I love scoring comedy! Many of the series I've scored over the years usually contain an element of humor (The Dead Zone, These Arms of Mine, Rake) - in fact you can't really have "life" without a laugh now and then! We referred to Save Me as a "trauma-dy" (HA!) and it is exactly that. Fab has a wonderful, unique worldview where he can find the heart and humor in everything - sometimes you're not sure whether to laugh or cry. To me that's as rich as it gets.

How much creative freedom did you have while composing that show? Was there a clear direction or were you able to experiment?

Fab and I collaborated very closely on the score for the show. I was given some direction and at the same time plenty of room to contribute my own ideas - through the process of communicating back and forth, revising and re-conceiving, I think we arrived at a totally unique voice befitting a totally unique show.

Do you have a favorite genre you like to compose for best?

I love sound. I love harmony. I love melody and rhythm. All of these elements are essential to a successful score. Thomas Newman is a wonderful example of a composer who can score any genre and maintain his own distinct voice. I'd like to be like Tom.

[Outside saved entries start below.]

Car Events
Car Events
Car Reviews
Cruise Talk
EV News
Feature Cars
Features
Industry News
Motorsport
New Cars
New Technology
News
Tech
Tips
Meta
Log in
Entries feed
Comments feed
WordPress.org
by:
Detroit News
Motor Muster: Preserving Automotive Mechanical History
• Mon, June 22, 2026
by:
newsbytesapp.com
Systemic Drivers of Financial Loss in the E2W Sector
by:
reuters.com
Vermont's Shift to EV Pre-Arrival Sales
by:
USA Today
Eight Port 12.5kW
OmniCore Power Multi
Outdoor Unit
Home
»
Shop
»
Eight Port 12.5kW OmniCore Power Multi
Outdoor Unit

Is there one person you'd love to collaborate with that you haven't had a chance to yet?

Great question! Whomever I work with I like to have a deep creative connection with. I like to inform my music with as many inspirational touchstones as possible - other films/TV naturally, but also literature, visual art, theater, dance, architecture. Anyone who is passionate about the work and making deep, nuanced, and impactful stories is my ideal collaborator.

People like Ray McKinnon who made the incredible Rectify. Dave Kajgenich who made the existential The Terror. Stefano Sollima who made the visceral Italian series Gomorrah. Bruce Miller continues to stretch boundaries with The Handmaid's Tale. I'd love to work with Moira Walley-Beckett, Jesse Armstrong, Sarah Treem. These are the people finding new and brilliant ways to tell complex human stories. It's an exciting time to be making television!

When you're not composing, what do you enjoy doing?

When I'm not working I'm studying, watching, listening. I also love to cook and roast my own coffee.

Do you have any advice for anyone pursuing music as a career, like anything you wish you knew when you were starting out?

It may sound corny but I don't think you can love the work too much. Love music. Love film/TV. Love story. Love the craft. You pay attention to what you love and music rewards those who pay attention. And say yes to everything - you never know where your next break or breakthrough may come from. Do your absolute best on every project. Leave no stone unturned. Every project deserves your best work. In the end no one will care how quickly or cheaply you did something if it sounds like crap or doesn't work well.

Can you tease any other upcoming projects?

Well, we know about Season 2 of The Order - which is great! I'm very excited to get back into all those fantastic characters! I am also collaborating with Fab Filippo on a theater project - which shall remain nameless - but is hilariously funny (as you would expect from Fab!) and promises to be a blast! Plus, Karen Lam's next indie horror feature is set to launch later this year, which I scored. It's called The Curse of Willow Song - keep an eye out for it!